Alma had begun his mission to the Zoramites with an explanation of why he was attempting a religious solution: “And now, as the preaching of the word had a great tendency to lead the people to do that which was just—yea, it had had more powerful effect upon the minds of the people than the sword, or anything else, which had happened unto them—therefore Alma thought it was expedient that they should try the virtue of the word of God” (Alma 31:5). That attempt failed. Mormon describes Alma’s profound sadness at this failure in verse 15: “Having been to declare the word, or sent to declare the word, among all the people in every city; and seeing that the hearts of the people began to wax hard, and that they began to be offended because of the strictness of the word, his heart was exceedingly sorrowful.”

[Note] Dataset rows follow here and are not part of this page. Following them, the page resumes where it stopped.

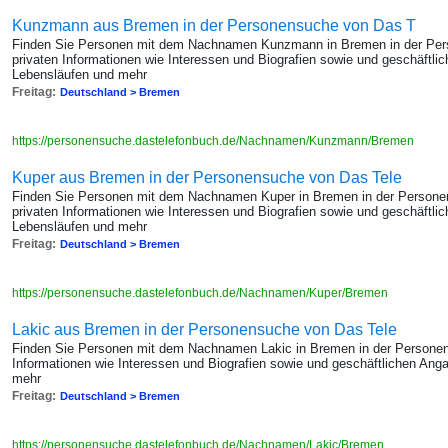
Kunzmann aus Bremen in der Personensuche von Das T
Finden Sie Personen mit dem Nachnamen Kunzmann in Bremen in der Pers
privaten Informationen wie Interessen und Biografien sowie und geschäftl
Lebensläufen und mehr
Freitag:
Deutschland > Bremen
https://personensuche.dastelefonbuch.de/Nachnamen/Kunzmann/Bremen
Kuper aus Bremen in der Personensuche von Das Tele
Finden Sie Personen mit dem Nachnamen Kuper in Bremen in der Persone
privaten Informationen wie Interessen und Biografien sowie und geschäftl
Lebensläufen und mehr
Freitag:
Deutschland > Bremen
https://personensuche.dastelefonbuch.de/Nachnamen/Kuper/Bremen
Lakic aus Bremen in der Personensuche von Das Tele
Finden Sie Personen mit dem Nachnamen Lakic in Bremen in der Personen
Informationen wie Interessen und Biografien sowie und geschäftlichen An
mehr
Freitag:
Deutschland > Bremen
https://personensuche.dastelefonbuch.de/Nachnamen/Lakic/Bremen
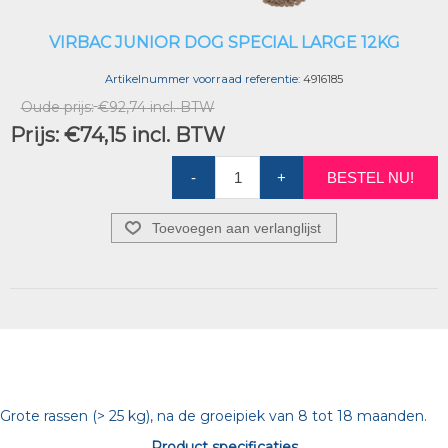
VIRBAC JUNIOR DOG SPECIAL LARGE 12KG
Artikelnummer voorraad referentie:
4916185
Oude prijs:
€92,74 incl. BTW
Prijs:
€74,15 incl. BTW
-
+
BESTEL NU!
Toevoegen aan verlanglijst
Grote rassen (> 25 kg), na de groeipiek van 8 tot 18 maanden.
Product specificaties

As a result, Alma gathered his sons to give “every one his charge” (v. 16). As with Lehi (2 Ne. 1–4), this father believes that he will soon leave mortality. And in fact, within a year, Alma leaves “as if to go into the land of Melek. And it came to pass that he was never heard of more; as to his death or burial we know not of.” (Alma 45:2, 18; dates this event to the nineteenth year of the reign of the judges.)
Culture: Possibly Alma’s instructions to his sons may have been part of a Passover celebration which traditionally has a father instructing his sons and answering their questions. Although this practice can be most reliably traced to the time of Christ, it probably has earlier roots. Not only does the formality of the instruction period parallel Alma’s presentation, but some of his themes deal with traditional Passover questions. However, although this possibility is intriguing, the ambiguous dating of the practice and the long separation of the Nephites urge caution.
Text: Mormon has intentionally interrupted his historical narrative to insert Alma’s charge to his sons and explicitly reminds his reader, in Alma 43:3, that “now I return to an account of the wars… in the eighteenth year of the reign of the judges.” Why, then, did he not simply put Alma’s charge to his sons after the eighteenth-year battle?
As I read the rest of Alma, I see Mormon constructing a narrative that increasingly focuses on the “wars and rumors of wars” that precede the Messiah’s coming. He cannot simply slide past these battles, because their causes are religious. The single conflict with the Zoramites escalates into a war that represents ideological as well as military objectives. In Alma’s instructions to his sons, Mormon includes Corianton’s temporary attraction to Zoramite apostasy. Naturally, if Alma had included instructions to two sons, he would have included those to the third son; but Alma’s discourse to Corianton highlights what is at stake ideologically in this war. Mormon can therefore launch the protracted section on war having clearly depicted both the religious issues and the vital necessity of repenting from apostasy—which is Corianton’s story.
This is the end of the chapter in the 1830 edition.